The settlement between the Country Music Foundation, which operates the museum, and the trustee handling the bankruptcy for Bob McLean was filed Tuesday in bankruptcy court in Nashville. It requires the museum to pay $750,000 to McLean's bankruptcy estate to help pay back his creditors.
McLean, an investor from Murfreesboro, was accused of swindling victims of more than $67 million in a Ponzi scheme. He committed suicide last year after investors filed an involuntary bankruptcy suit against him.
McLean donated two Johnny Cash guitars to the museum, each valued last year at $125,000, and pledged money that allowed the museum to enter confidential purchase agreements for the other instruments: Monroe's 1923 Gibson mandolin, once priced at $1.1 million, and Carter's 1928 Gibson guitar, once priced at $575,000.
As part of the settlement, which is still subject to court approval, the museum will write off the unpaid balance of McClean's pledges: $870,850.
The agreement comes after more than a year of negotiations with Robert Waldschmidt, the trustee for McClean's bankruptcy estate.
Waldschmidt had sought to recover about $1.54 million from the museum. As an alternative, he asked the court to order the museum to surrender the instruments so they could be sold to satisfy McLean's creditors.

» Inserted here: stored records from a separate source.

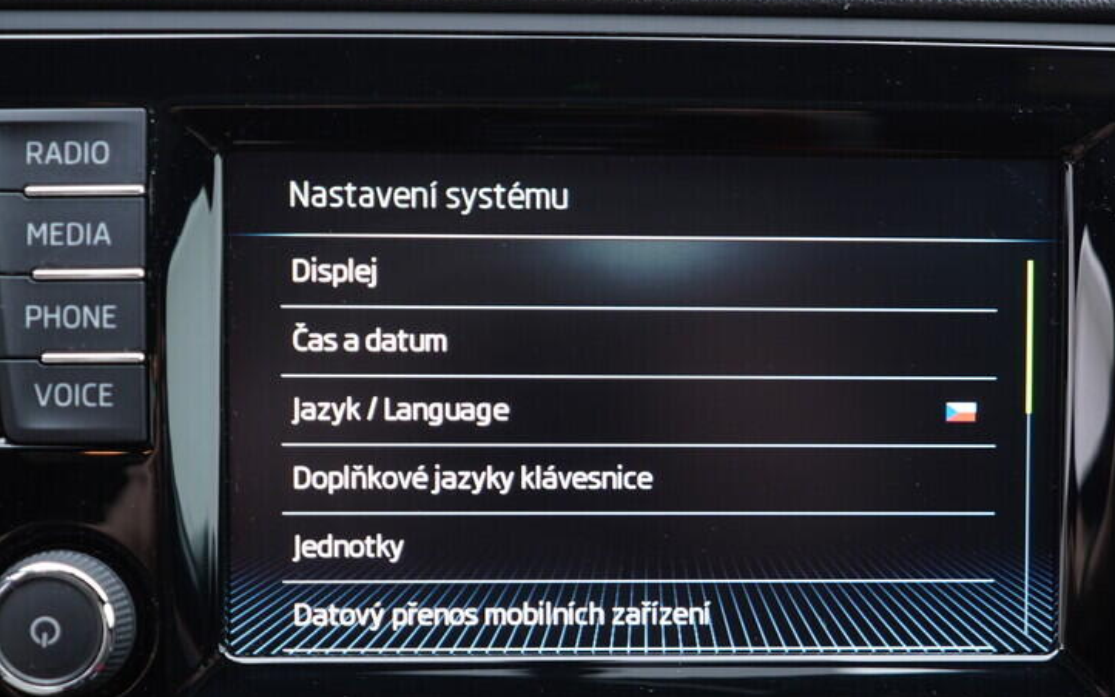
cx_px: 615
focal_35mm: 52
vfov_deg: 24.7
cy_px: 491
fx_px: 1580
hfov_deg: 38.8
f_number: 2.8
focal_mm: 24
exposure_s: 1/40
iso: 320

But museum director Kyle Young said it did not have the money, and the instruments, like all of its collection, are held in trust for the benefit of the public. The collection does not appear on the museum's balance sheet and cannot be used as collateral, he said.
"We could not merely turn them over to the trustee," Young said.

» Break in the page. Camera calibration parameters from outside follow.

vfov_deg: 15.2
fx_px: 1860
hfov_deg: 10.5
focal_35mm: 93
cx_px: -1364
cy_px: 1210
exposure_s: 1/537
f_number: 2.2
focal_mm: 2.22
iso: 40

Waldschmidt called the settlement a "fair compromise" that will benefit the bankruptcy estate and its creditors while also preserving the museum's collection.
"Everyone involved in this lawsuit was sensitive to the historical significance of the instruments involved," he said. "However, the interest of the creditors in this bankruptcy proceeding, many of who lost their life savings, could not be ignored either."